L'aeroporto di Londra quella mattina di inizio aprile non era mai stato tanto affollato. A fatica era riuscito a trovare l'uscita dell'enorme struttura, che nonostante lo accogliesse all'incirca dieci volte l'anno, si mostrava ogni volta sempre più distante, più grigia e più triste che mai. Quell'odore di sudore, stanchezza e anche apatia non lo abbandonarono neanche quando salì sul taxi, diretto nel suo appartamento a Londra. Louis Tomlinson, giornalista ben noto del Times aveva appena fatto ritorno da una delle sue tante spedizioni, che lui accettava di fare solo perché così racchettava qualche spicciolo in più, che di certo non guastava mai. Però, quella volta, era stato così stancante, che Louis finì per addormentarsi nel sedile posteriore della macchina nera, la quale viaggiava spensierata tra le strade illuminate di Oxford Street.
Gli occhi appesantiti, la testa che gli vorticava manco fosse un tornado.

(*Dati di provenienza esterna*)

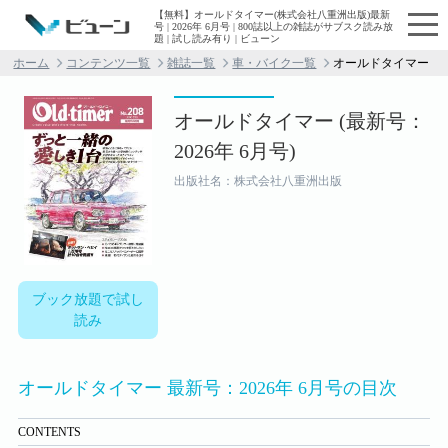
【無料】オールドタイマー(株式会社八重洲出版)最新
号 | 2026年 6月号 | 800誌以上の雑誌がサブスク読み放
題 | 試し読み有り | ビューン
ホーム
コンテンツ一覧
雑誌一覧
車・バイク一覧
オールドタイマー
オールドタイマー (最新号：
2026年 6月号)
出版社名：株式会社八重洲出版
ブック放題で試し
読み
オールドタイマー 最新号：2026年 6月号の目次
CONTENTS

Non vedeva l'ora di togliersi di dosso quell'orribile completo, che sì, gli faceva un bel culo, ma era così stretto che, oltre a sentirsi soffocare, ad ogni passo che faceva aveva come il terrore di sentire il famelico track e, quindi, entrare nell'ennesima situazione imbarazzante. Quanto mai non si era messo la sua fedelissima tuta firmata Adidas.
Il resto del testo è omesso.